Changing Consumer Tastes and New Products
High gold prices, reaching ₹1,84,000 per 10 grams in late January 2026, are also affecting demand. Jewellery sales fell sharply by 26% year-on-year in H1 FY2026. This drop is partly offset by a surge in gold investment demand, with global bar, coin, and ETF demand rising 60% in H1 FY2026. Consumer tastes are shifting, with younger generations preferring lightweight, minimalist designs and alternative metals like silver and platinum. Titan Company's 'be Yon' brand, entering the lab-grown diamond market, targets fashion-forward consumers and a new lifestyle segment. This shift requires companies to offer more versatile, daily-wear pieces beyond traditional heavy ornamentation.
Underlying Sector Risks Remain
While the government's extensions offer tactical relief, they don't address the underlying risks facing the gems and jewellery sector. The sector's reliance on West Asian trade hubs like the UAE for imports and exports makes it highly vulnerable to prolonged geopolitical instability. A prolonged conflict could impact exports by an estimated $1.2 billion, even with diversion efforts. The sharp drop in demand from the U.S., combined with rising logistics and insurance costs, presents significant challenges. Intense pressure also comes from high gold prices, which reduce jewellery consumption and increase the burden of gold imports, widening India's trade deficit. Gold's growing role as an investment asset makes jewellery demand more susceptible to economic shocks and interest rate changes. Lab-grown diamonds pose a competitive threat, and changing consumer preferences for lighter, more affordable pieces challenge traditional business models. Compared to competitors like Senco Gold or PC Jeweller with lower P/E multiples, Titan's high valuation offers little room for error. Kalyan Jewellers' projected growth relies on successful expansion and effectively managing its asset-light strategy amid these risks.
Outlook: Cautious Optimism and Analyst Views
Despite current challenges, the Indian gems and jewellery sector's long-term outlook is cautiously optimistic, supported by strong domestic demand and a shift towards organized retail.
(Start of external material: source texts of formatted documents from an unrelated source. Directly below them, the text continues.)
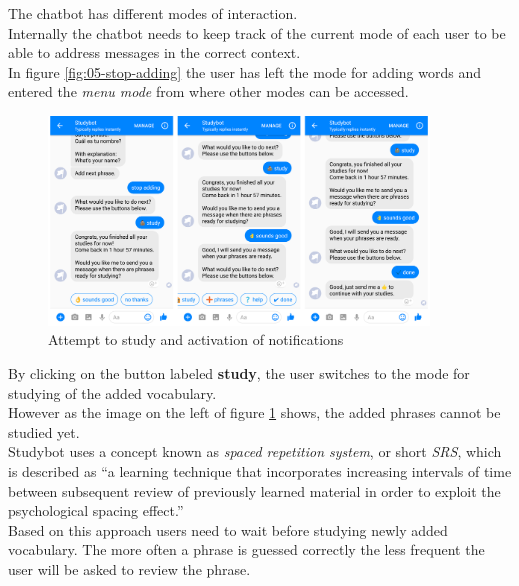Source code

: The chatbot has different modes of interaction.
\\
Internally the chatbot needs to keep track of the current mode of each user to be able
to address messages in the correct context.
\\
In figure \ref{fig:05-stop-adding} the user has left the mode for adding words
and entered the \emph{menu mode} from where other modes can be accessed.
\\

\begin{figure}[h]
  \centering
  \includegraphics[width=0.9\textwidth]{images/interface/06-enable-notify.png}
	\caption{Attempt to study and activation of notifications}
	\label{fig:06-enable-notify}
\end{figure}

By clicking on the button labeled \textbf{study},
the user switches to the mode for studying of the added vocabulary.
\\
However as the image on the left of figure \ref{fig:06-enable-notify} shows,
the added phrases cannot be studied yet.
\\

Studybot uses a concept known as \emph{spaced repetition system}, or short \emph{SRS},
which is described as ``a learning technique that incorporates increasing intervals of time between subsequent review of previously learned material in order to exploit the psychological spacing effect.''\cite{srs}
\\
Based on this approach users need to wait before studying newly added vocabulary.
The more often a phrase is guessed correctly the less frequent the user will be asked to review the phrase.
\\

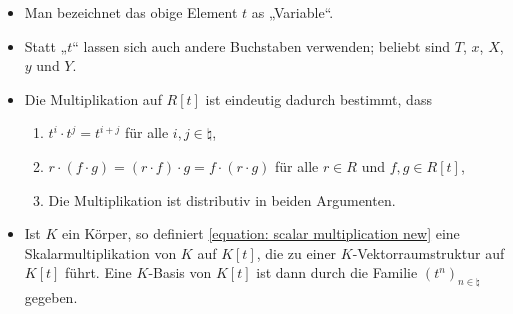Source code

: \begin{remark*}
  \begin{itemize}
    \item
      Man bezeichnet das obige Element $t$ as „Variable“.
    \item
      Statt „$t$“ lassen sich auch andere Buchstaben verwenden;
      beliebt sind $T$, $x$, $X$, $y$ und $Y$.
    \item
      Die Multiplikation auf $R[t]$ ist eindeutig dadurch bestimmt, dass
      \begin{enumerate}
        \item
          $t^i \cdot t^j = t^{i+j}$ für alle $i,j \in \natural$,
        \item
          $r \cdot (f \cdot g) = (r \cdot f) \cdot g = f \cdot (r \cdot g)$ für alle $r \in R$ und $f,g \in R[t]$,
        \item
          Die Multiplikation ist distributiv in beiden Argumenten.
      \end{enumerate}
    \item
      Ist $K$ ein Körper, so definiert \eqref{equation: scalar multiplication new} eine Skalarmultiplikation von $K$ auf $K[t]$, die zu einer $K$-Vektorraumstruktur auf $K[t]$ führt.
      Eine $K$-Basis von $K[t]$ ist dann durch die Familie $(t^n)_{n \in \natural}$ gegeben.
  \end{itemize}
\end{remark*}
Analysts remain positive on key players. Motilal Oswal has 'Buy' ratings on Titan Company (target ₹5,000) and Kalyan Jewellers (target ₹650), forecasting potential upsides of 17% and 25% respectively. Kalyan Jewellers is projected to achieve earnings and revenue growth of approximately 23.9% and 20.5% annually, aiming for debt-free status by FY27 through aggressive store expansion. Titan's expansion into lab-grown diamonds and its extensive retail network are also viewed favorably. However, analysts predict gold prices to average between $5,400 and $6,300 per ounce in 2026, which may continue to moderate jewellery demand. The sector's ability to navigate supply chain disruptions, manage price volatility, and adapt to changing consumer tastes will be key. Government support, like these procedural relaxations, remains an important tactical element.